The attorney for Howard "Wing Ding" Jones, accused of selling drugs, sought to lower his client's bail from $150,000, insisting in a Norristown, Pennsylvania, courtroom that Jones was not a risk to flee. At that very moment, Jones bolted from the courtroom and sprinted out the front door. Police captured him 50 minutes later and returned him to the courtroom, where his bail was raised to $500,000.

New Jersey Trooper Glenn Lubertazzi stopped a car for speeding and was asking the three occupants routine questions when one of them, Tina Stigger, 30, asked if she could have a cigarette from a pack in the car's glove compartment. While handing the pack to the woman, he noticed it contained a marijuana joint. Authorities reported that a search of the vehicle turned up $32,000 in suspected drug-buy money, marijuana and drug paraphernalia.
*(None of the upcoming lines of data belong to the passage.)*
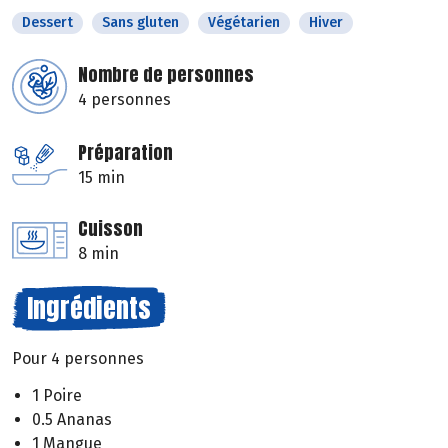
Dessert
Sans gluten
Végétarien
Hiver
Nombre de personnes
4 personnes
Préparation
15 min
Cuisson
8 min
Ingrédients
Pour 4 personnes
1 Poire
0.5 Ananas
1 Mangue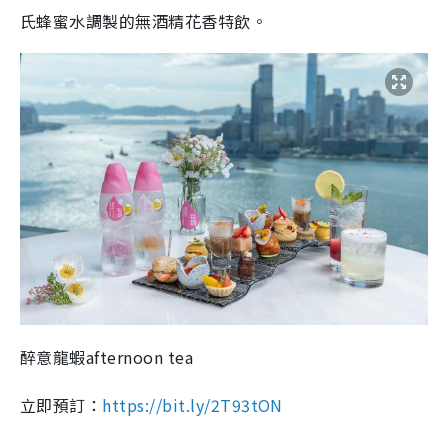
氏蜂蜜水調製的無酒精花香特飲。
醉意龍蝦afternoon tea
立即預訂：
https://bit.ly/2T93tON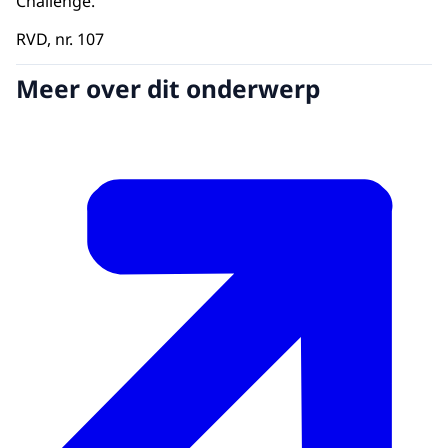
Challenge.
RVD, nr. 107
Meer over dit onderwerp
Two men tried to pull the front off a cash machine by running a chain from the machine to the bumper of their pickup truck. Instead of pulling the front panel off the machine, though, they pulled the bumper off their truck. Scared, they left the scene and drove home. With the chain still attached to the machine. With their bumper still attached to the chain. With their vehicle's license plate still attached to the bumper.

 

A man walked up to a cashier at a grocery store and demanded all the money in the register. When the cashier handed him the loot, he fled--leaving his wallet on the counter.

 

A man went into a drug store, pulled a gun, announced a robbery, and pulled a Hefty-bag facemask over his head -- and realized that he'd forgotten to cut eyeholes in the mask.

A man convicted of robbery worked out a deal to pay $9600 in damages rather than serve a prison sentence. For payment, he provided the court a check -- a *forged* check. He got 10 years. 
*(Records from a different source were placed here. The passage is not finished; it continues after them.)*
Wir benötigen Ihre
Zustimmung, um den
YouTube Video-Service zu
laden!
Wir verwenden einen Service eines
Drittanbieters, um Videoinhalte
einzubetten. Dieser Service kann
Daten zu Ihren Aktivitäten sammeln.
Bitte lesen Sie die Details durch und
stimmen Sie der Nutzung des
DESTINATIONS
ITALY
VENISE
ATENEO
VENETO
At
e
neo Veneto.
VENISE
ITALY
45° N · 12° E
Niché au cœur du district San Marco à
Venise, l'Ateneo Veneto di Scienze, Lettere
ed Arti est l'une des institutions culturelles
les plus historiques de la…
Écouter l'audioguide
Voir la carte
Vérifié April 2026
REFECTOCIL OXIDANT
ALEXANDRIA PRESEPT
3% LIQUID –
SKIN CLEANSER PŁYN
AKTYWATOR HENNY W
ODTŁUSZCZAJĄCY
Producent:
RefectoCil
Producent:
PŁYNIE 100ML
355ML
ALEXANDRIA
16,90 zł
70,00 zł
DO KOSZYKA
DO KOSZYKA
A man successfully broke into a bank's basement through a street-level window, cutting himself up pretty badly in the process. He then realized that (1) he could not get to the money from where he was, (2) he could not climb back out the window through which he had entered, and (3) he was bleeding pretty badly. So he located a phone and dialed "911" for help...
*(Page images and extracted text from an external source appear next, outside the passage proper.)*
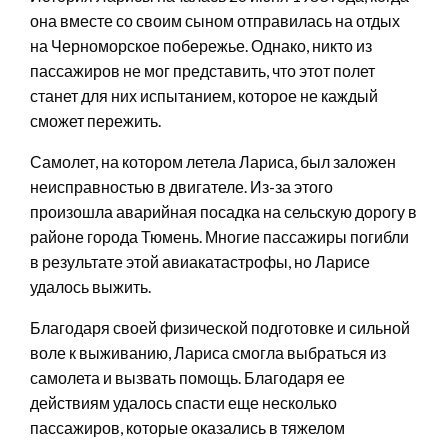
она вместе со своим сыном отправилась на отдых
на Черноморское побережье. Однако, никто из
пассажиров не мог представить, что этот полет
станет для них испытанием, которое не каждый
сможет пережить.
Самолет, на котором летела Лариса, был заложен
неисправностью в двигателе. Из-за этого
произошла аварийная посадка на сельскую дорогу в
районе города Тюмень. Многие пассажиры погибли
в результате этой авиакатастрофы, но Ларисе
удалось выжить.
Благодаря своей физической подготовке и сильной
воле к выживанию, Лариса смогла выбраться из
самолета и вызвать помощь. Благодаря ее
действиям удалось спасти еще несколько
пассажиров, которые оказались в тяжелом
Two men in a pickup truck went to a new home site to steal a refrigerator. Banging up walls, floors, etc., they snatched a refrigerator from one of the houses, and loaded it onto the pickup. The truck promptly got stuck in the mud, so these brain surgeons decided that the refrigerator was too heavy. Banging up *more* walls, floors, etc., they put the refrigerator BACK into the house and returned to the pickup truck only to realize that they locked the keys in the truck--so they abandoned it.

 

A policeman picks up a man running down the street with a woman's purse (since he fits the description of a purse snatcher reported just seconds earlier). The policeman tells the criminal he will take him to the lady for a positive identification, meaning he wants the lady to positively ID the criminal. When the purse snatcher steps out of the squad car, he says, "Yes, Sir, that's the woman I robbed alright!"

The Belgium news agency Belga reported in November that a man suspected of robbing a jewelry store in Liege said he couldn't have done it because he was busy breaking into a school at the same time. Police then arrested him for breaking into the school.

 

R.C. Gaitlin, 21, walked up to two patrol officers who were showing their squad car computer equipment to children in a Detroit neighborhood. When he asked how the system worked, the officers asked him for a piece of identification. Gaitlin gave them his driver's license, they entered it into the computer, and moments later they arrested Gaitlin because information on the screen showed that Gaitlin was wanted for a two-year-old armed robbery in St. Louis, Missouri.

A bicyclist who confronted three well-dressed men walking to their hotel in Alexandria, Virginia, pointed what looked like a 9 mm semiautomatic handgun at them and demanded money. The three men turned out to be off-duty federal agents, who drew their own weapons and fired more than 20 shots, hitting the would-be robber, as well as three cars, a truck, two homes and an office building. The injured suspect's weapon turned out to be a pellet gun.